### Exercise
Rewrite the entries from the line containing "Task: after every" through the end of the entries, both ends included, as a two-column CSV with the headers instruction and calibration. Give one row per entry, with its text and its answer each in a single quoted field, line breaks replaced by spaces and the pictures left out.

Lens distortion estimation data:
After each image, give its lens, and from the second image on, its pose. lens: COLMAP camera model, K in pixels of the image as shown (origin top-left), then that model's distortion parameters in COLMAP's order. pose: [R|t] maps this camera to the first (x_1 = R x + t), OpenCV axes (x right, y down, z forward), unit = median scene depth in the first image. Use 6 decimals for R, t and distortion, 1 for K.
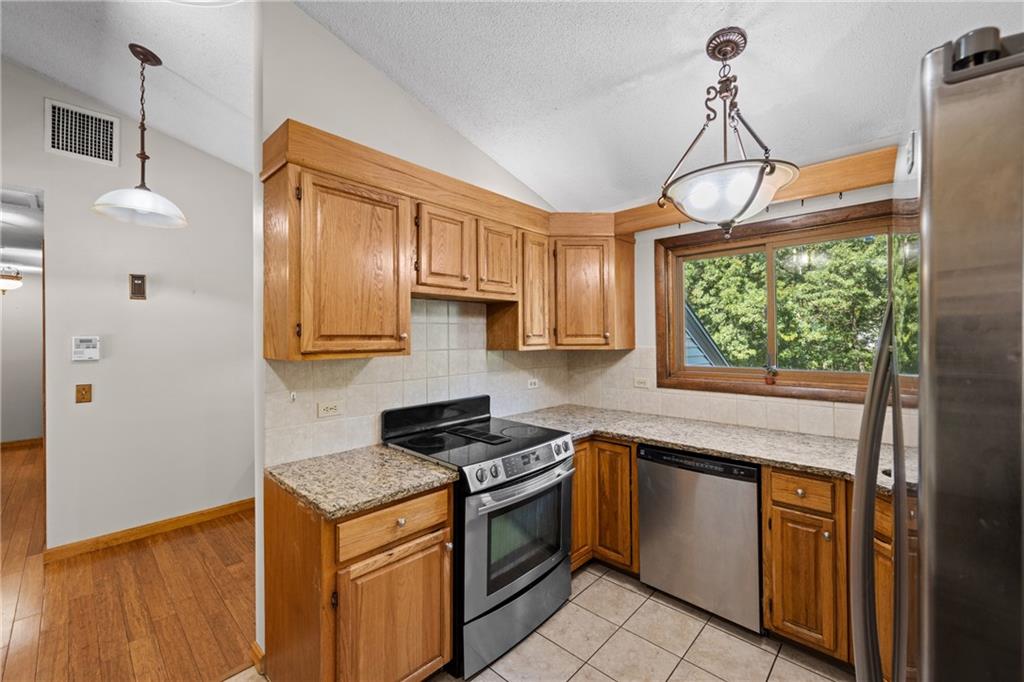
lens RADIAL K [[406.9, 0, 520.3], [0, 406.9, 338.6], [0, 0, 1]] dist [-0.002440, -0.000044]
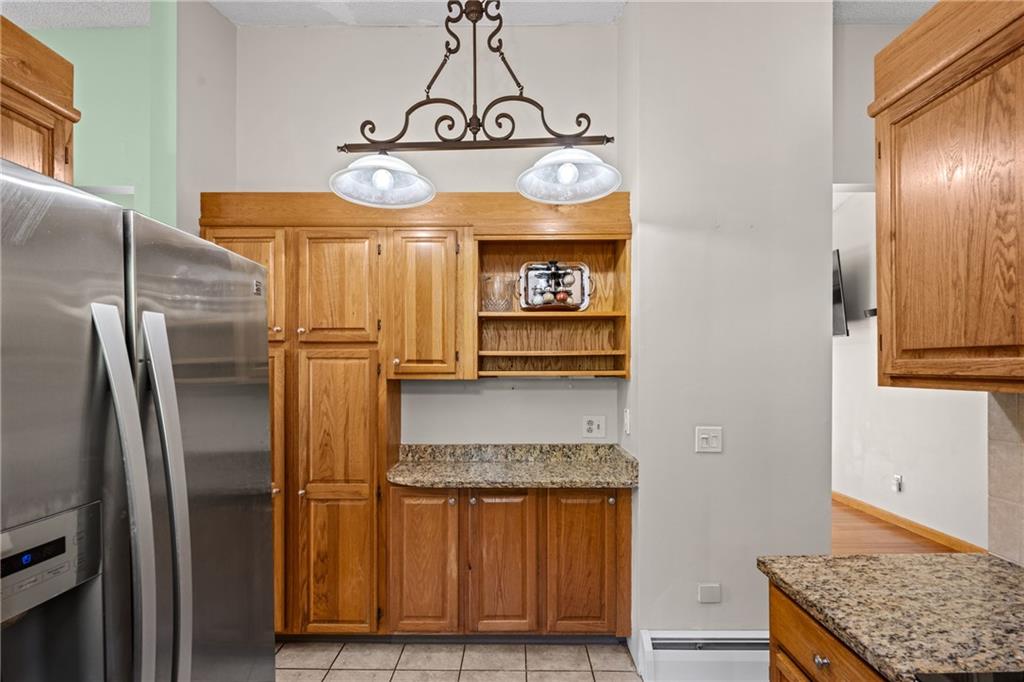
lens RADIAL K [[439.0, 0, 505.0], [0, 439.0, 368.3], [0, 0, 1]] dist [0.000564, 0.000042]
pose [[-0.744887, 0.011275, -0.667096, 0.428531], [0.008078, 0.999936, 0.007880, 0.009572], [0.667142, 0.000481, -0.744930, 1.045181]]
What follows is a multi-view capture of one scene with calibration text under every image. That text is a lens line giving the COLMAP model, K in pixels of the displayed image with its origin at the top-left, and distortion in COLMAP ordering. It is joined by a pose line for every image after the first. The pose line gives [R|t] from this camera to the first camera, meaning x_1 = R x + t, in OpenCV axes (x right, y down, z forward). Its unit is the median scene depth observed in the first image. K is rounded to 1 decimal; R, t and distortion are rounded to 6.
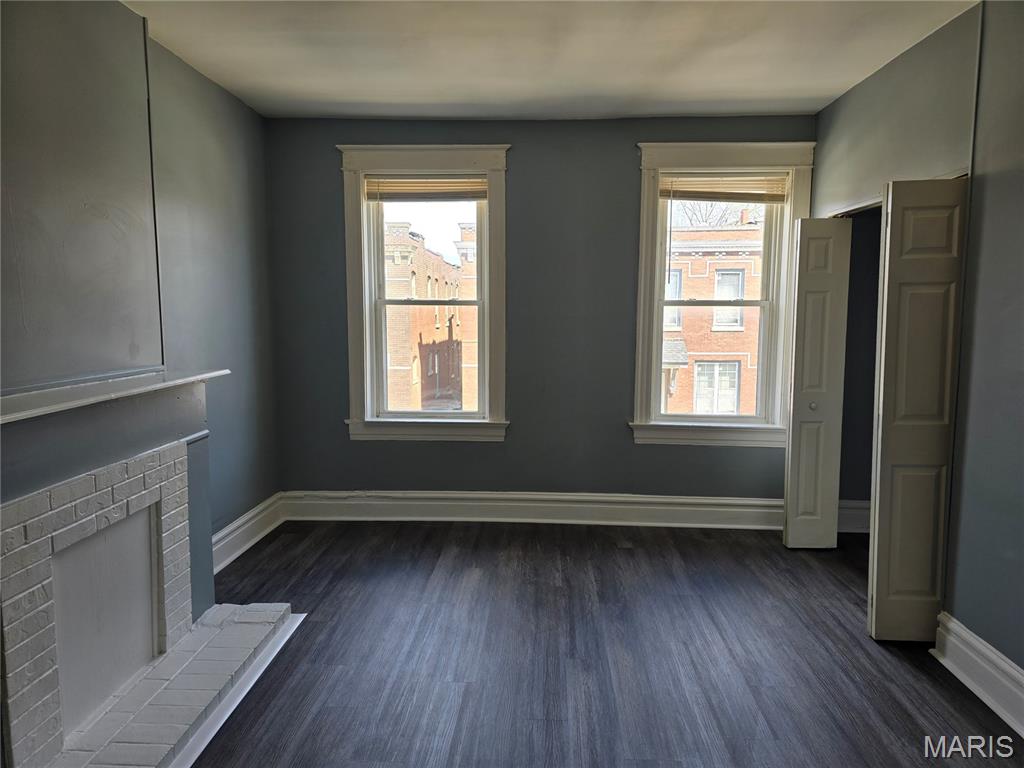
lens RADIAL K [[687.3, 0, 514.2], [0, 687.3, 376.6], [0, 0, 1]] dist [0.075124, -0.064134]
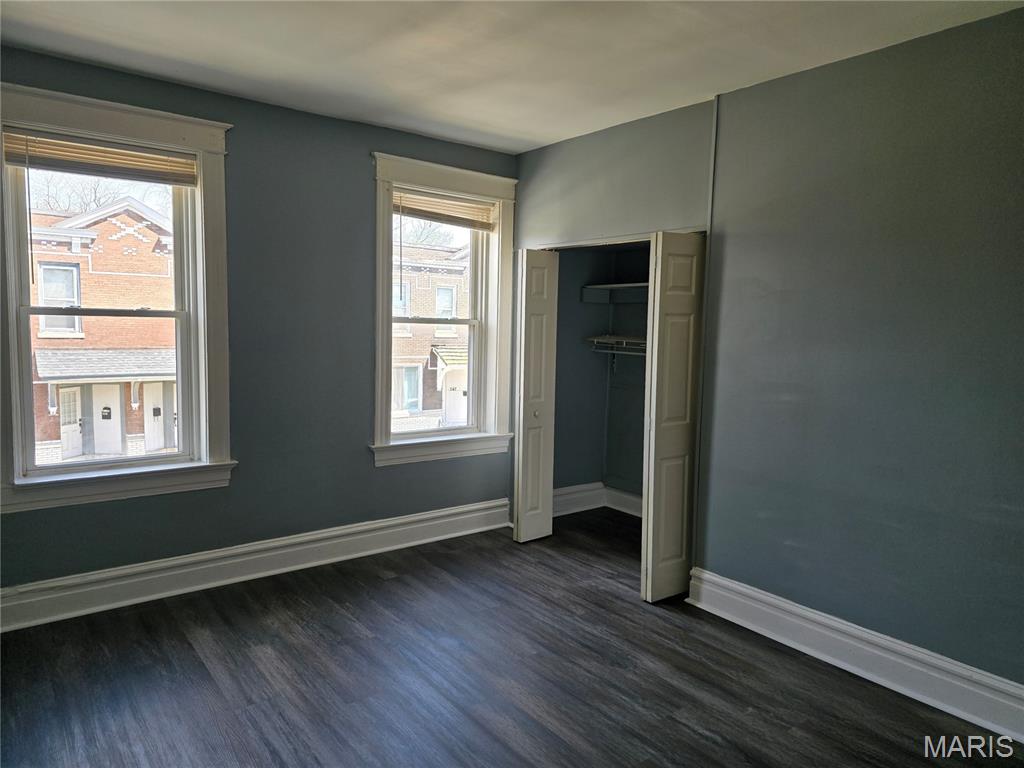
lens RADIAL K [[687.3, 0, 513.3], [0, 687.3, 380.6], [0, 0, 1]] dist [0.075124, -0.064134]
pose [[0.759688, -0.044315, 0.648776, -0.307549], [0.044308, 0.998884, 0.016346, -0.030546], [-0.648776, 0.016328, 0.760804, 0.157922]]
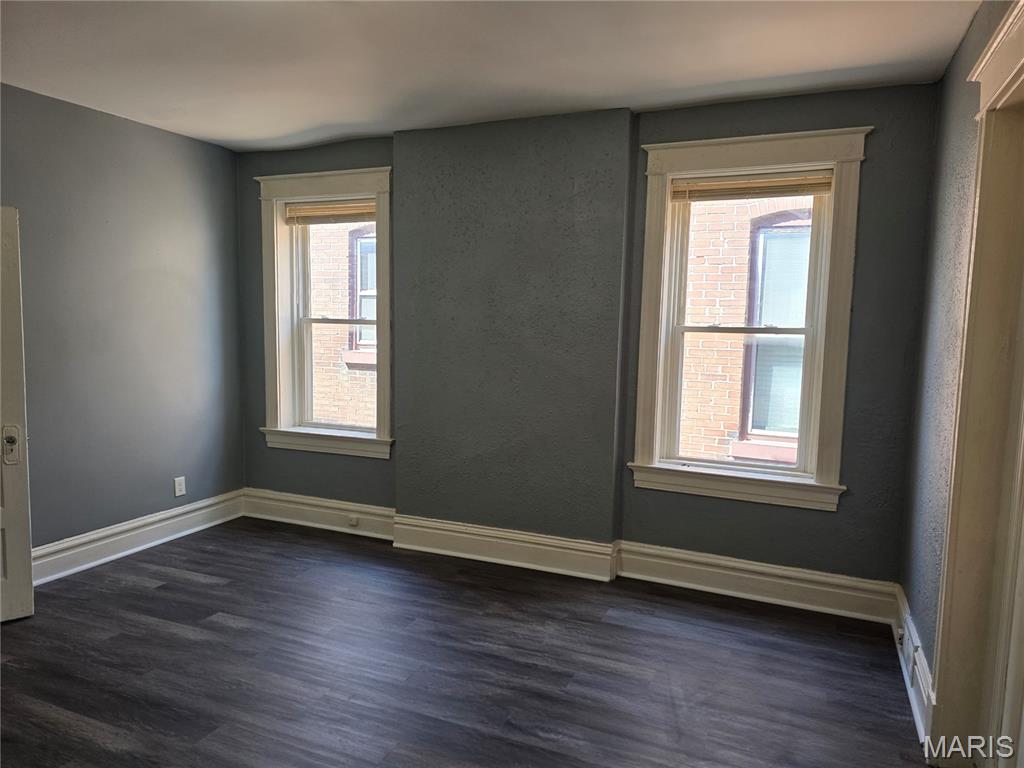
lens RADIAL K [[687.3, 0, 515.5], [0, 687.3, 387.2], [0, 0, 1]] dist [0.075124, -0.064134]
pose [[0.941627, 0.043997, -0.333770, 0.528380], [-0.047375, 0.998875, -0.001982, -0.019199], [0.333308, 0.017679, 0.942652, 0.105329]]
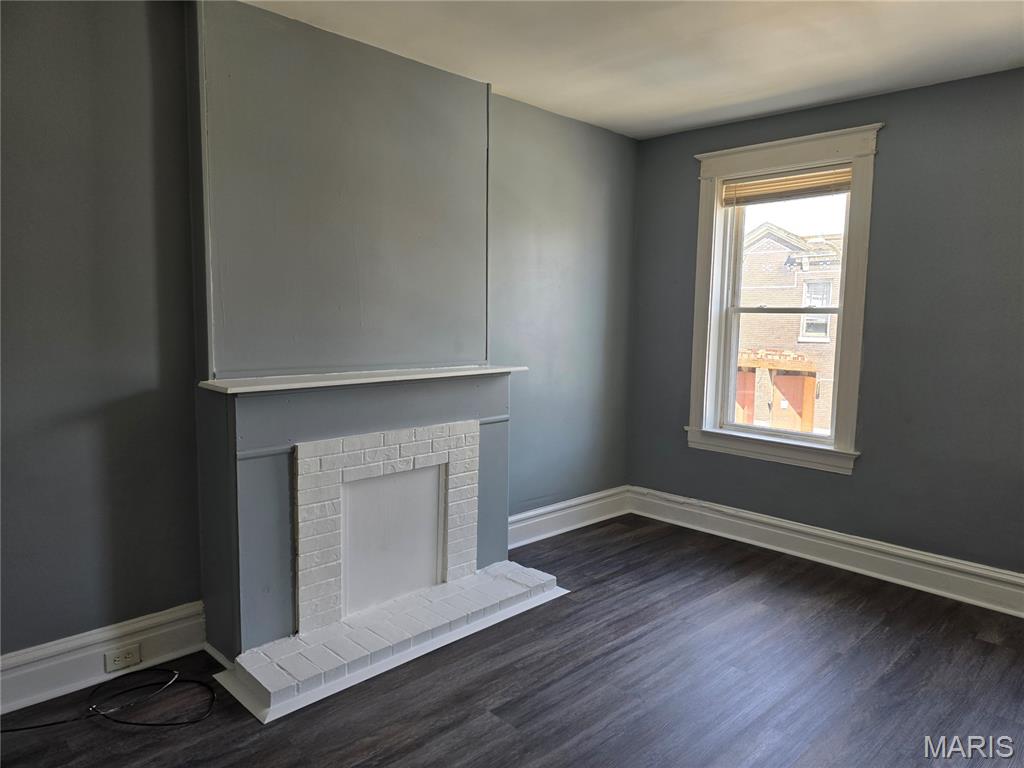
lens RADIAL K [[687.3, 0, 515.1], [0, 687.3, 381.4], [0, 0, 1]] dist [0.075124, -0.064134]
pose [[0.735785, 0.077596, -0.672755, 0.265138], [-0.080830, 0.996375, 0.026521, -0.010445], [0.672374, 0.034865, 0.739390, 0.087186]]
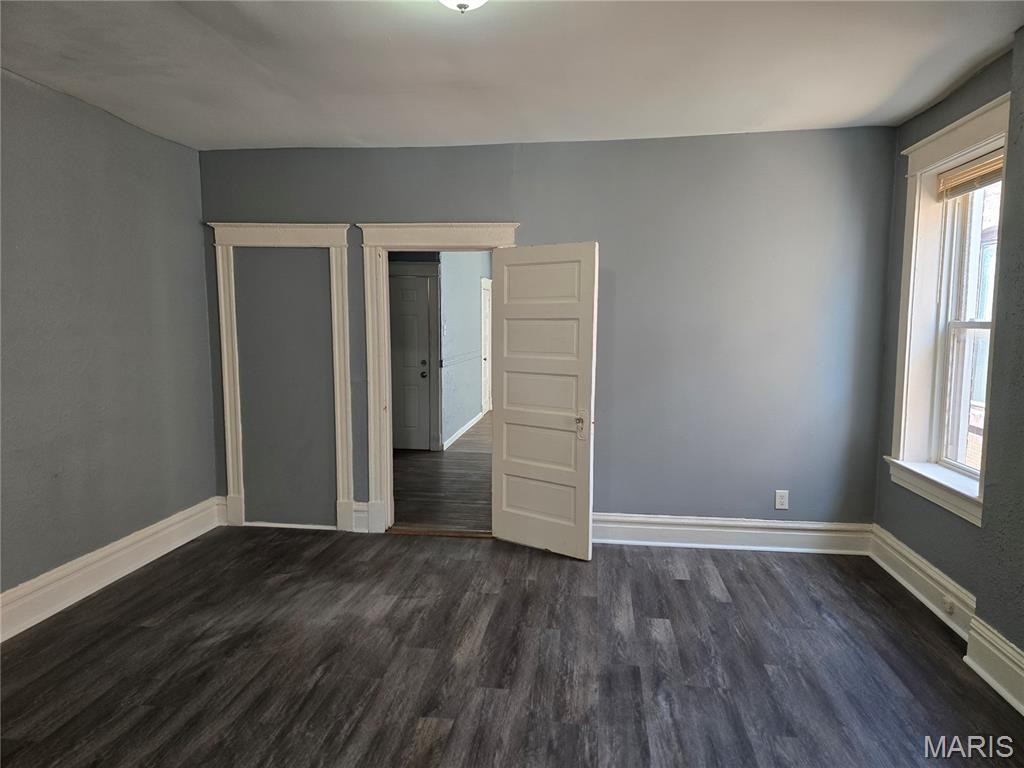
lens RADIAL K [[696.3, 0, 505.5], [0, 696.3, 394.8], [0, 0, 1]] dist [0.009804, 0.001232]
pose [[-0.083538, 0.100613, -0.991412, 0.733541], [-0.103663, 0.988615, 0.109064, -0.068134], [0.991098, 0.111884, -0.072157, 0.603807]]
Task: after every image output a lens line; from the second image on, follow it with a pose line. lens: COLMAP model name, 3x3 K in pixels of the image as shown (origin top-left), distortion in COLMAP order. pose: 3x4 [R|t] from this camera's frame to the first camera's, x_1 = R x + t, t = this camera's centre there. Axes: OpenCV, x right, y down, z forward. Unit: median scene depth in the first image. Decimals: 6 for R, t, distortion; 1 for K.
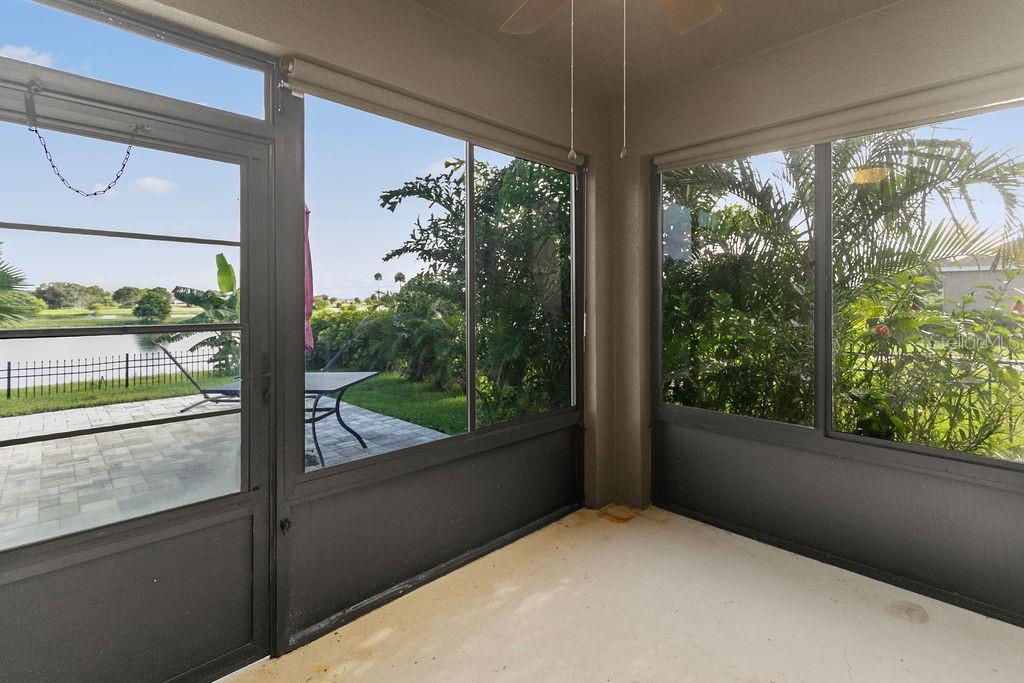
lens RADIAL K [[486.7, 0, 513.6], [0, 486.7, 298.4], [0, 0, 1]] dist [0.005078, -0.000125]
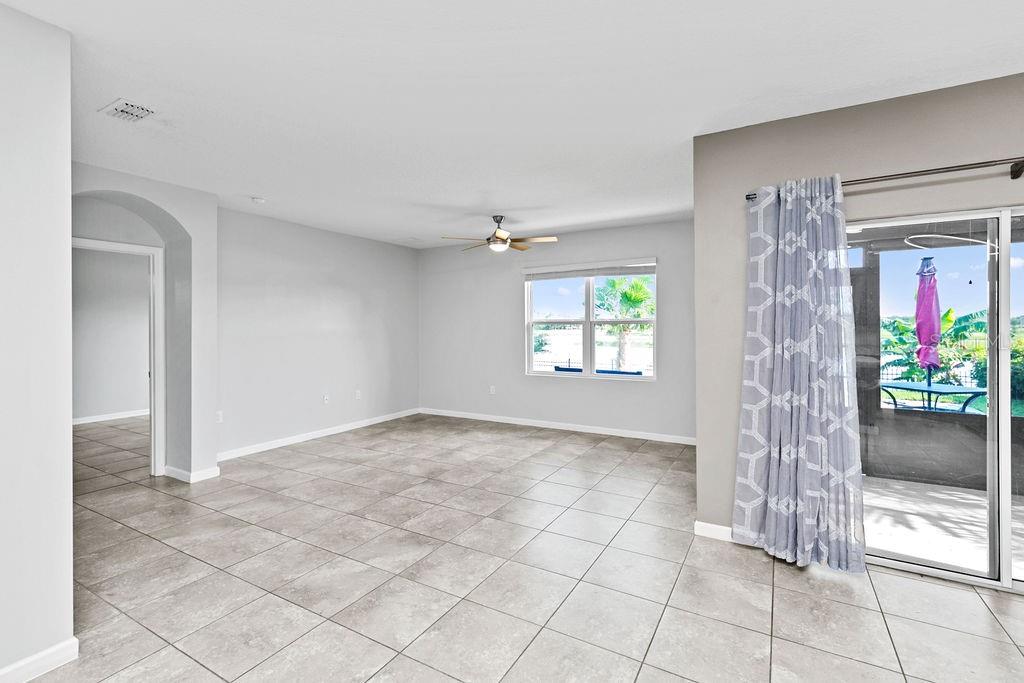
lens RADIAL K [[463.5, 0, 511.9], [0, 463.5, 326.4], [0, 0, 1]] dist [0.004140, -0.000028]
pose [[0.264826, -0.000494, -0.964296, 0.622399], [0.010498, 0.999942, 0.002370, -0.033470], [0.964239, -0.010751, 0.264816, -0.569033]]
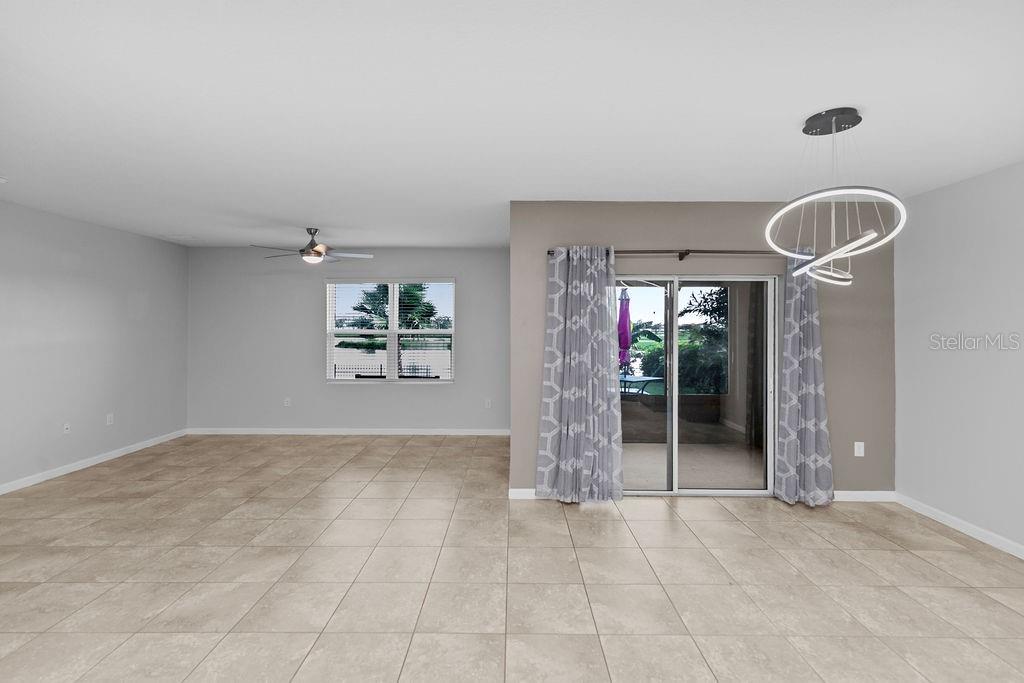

### Response area
instruction,calibration
"Task: after every image output a lens line; from the second image on, follow it with a pose line. lens: COLMAP model name, 3x3 K in pixels of the image as shown (origin top-left), distortion in COLMAP order. pose: 3x4 [R|t] from this camera's frame to the first camera's, x_1 = R x + t, t = this camera's centre there. Axes: OpenCV, x right, y down, z forward. Unit: median scene depth in the first image. Decimals: 6 for R, t, distortion; 1 for K.","lens RADIAL K [[486.7, 0, 513.6], [0, 486.7, 298.4], [0, 0, 1]] dist [0.005078, -0.000125] lens RADIAL K [[463.5, 0, 511.9], [0, 463.5, 326.4], [0, 0, 1]] dist [0.004140, -0.000028] pose [[0.264826, -0.000494, -0.964296, 0.622399], [0.010498, 0.999942, 0.002370, -0.033470], [0.964239, -0.010751, 0.264816, -0.569033]]"